Hoorn

Friday 16 March

This morning Skipper decided on a tactical departure as I was still being blown onto the quay wall, albeit only in the gusts. They walked me from bollard to bollard back towards the corner I met so rudely on the way in, and then sprang off my stern into the wind until my bow came around into the exit channel. It took time, but avoided any further altercation with the hard stuff, and I was soon bouncing along in 18 knots of wind, a good F5, with occasional proper waves pushing me around. Visibility was poor, the coastline only a hazy impression of darker grey shapes, but we were accompanied for almost all the 13 miles to Hoorn by a small black-headed gull hovering determinedly in our wake.

Somewhere over to the left was Edam, which the crew hope to visit by bus while we sit out the next bout of wintry weather, tucked in to an attractive inner harbour amongst traditional craft and elegant gentlemen’s motor boats (the boats, not necessarily their skippers).

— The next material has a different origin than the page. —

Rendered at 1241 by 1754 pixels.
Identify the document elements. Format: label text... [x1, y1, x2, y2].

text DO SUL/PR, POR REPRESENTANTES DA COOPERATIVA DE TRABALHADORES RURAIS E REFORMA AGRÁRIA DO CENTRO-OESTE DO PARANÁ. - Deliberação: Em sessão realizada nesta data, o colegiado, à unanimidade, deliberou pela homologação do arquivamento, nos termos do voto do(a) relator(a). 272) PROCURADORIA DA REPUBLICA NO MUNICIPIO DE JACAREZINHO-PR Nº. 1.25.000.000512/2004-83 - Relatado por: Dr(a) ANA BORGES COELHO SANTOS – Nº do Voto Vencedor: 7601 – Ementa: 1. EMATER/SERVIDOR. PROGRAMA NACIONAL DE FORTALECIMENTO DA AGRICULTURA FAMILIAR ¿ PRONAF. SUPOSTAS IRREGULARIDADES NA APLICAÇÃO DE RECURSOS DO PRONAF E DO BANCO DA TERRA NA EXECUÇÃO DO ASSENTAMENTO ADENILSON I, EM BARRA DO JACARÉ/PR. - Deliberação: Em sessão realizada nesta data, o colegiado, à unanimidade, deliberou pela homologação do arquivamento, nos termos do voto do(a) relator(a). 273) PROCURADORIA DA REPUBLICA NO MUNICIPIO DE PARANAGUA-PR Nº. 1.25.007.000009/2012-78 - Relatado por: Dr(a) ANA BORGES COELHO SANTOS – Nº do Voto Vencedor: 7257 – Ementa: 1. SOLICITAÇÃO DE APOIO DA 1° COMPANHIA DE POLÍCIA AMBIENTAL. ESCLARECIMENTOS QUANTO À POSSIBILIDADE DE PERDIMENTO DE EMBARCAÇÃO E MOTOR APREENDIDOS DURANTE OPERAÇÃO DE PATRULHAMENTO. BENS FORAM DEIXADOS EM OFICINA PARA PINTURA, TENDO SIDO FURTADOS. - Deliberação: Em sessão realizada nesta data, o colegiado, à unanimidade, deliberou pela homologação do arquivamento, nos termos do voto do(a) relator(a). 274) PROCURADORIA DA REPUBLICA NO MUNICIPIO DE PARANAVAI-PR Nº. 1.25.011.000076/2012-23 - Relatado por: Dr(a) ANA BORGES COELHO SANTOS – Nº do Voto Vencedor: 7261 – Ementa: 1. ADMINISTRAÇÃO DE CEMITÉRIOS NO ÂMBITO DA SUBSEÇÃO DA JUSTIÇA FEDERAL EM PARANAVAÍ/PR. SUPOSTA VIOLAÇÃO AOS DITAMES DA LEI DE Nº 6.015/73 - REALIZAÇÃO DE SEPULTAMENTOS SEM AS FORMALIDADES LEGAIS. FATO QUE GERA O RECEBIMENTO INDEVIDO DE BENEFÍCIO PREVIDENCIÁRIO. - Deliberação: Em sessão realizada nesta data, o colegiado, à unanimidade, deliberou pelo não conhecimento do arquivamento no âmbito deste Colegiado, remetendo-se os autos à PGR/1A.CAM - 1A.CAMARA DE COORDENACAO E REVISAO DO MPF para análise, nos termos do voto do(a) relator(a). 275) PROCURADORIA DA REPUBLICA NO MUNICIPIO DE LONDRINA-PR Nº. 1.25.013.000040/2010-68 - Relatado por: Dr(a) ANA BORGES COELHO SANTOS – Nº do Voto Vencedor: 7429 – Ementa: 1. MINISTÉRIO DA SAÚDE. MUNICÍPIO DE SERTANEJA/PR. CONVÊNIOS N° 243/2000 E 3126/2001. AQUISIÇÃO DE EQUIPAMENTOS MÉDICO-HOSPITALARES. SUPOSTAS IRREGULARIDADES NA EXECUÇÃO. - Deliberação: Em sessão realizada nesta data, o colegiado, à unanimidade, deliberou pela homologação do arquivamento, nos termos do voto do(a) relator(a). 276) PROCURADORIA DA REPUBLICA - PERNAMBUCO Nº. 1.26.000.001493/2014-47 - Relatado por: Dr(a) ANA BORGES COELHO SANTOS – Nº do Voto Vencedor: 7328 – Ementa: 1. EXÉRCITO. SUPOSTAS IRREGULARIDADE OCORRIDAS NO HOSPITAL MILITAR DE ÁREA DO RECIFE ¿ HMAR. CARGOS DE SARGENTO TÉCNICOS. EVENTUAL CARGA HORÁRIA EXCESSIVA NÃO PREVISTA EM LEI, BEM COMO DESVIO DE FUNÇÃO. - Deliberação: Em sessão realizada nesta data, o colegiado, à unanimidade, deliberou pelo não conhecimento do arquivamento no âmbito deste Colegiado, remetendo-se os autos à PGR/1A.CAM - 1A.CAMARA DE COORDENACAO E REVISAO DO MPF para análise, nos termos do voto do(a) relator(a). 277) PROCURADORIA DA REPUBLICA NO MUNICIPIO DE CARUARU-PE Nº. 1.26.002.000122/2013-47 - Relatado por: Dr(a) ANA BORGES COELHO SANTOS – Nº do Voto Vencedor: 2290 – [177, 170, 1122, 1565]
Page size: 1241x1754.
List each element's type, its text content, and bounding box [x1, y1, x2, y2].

The final half mile to the harbour seemed to be marked by a line of foam, which at sea often indicates a line of shallows, but this whole inland sea is only around three metres below my hull, so Mate was a little puzzled…until we drew closer and I scuffled through my first ever patch of brash ice. Once I was well tied up and tidied, my crew settled down to lunch, inside just before it started to sleet, and then snow.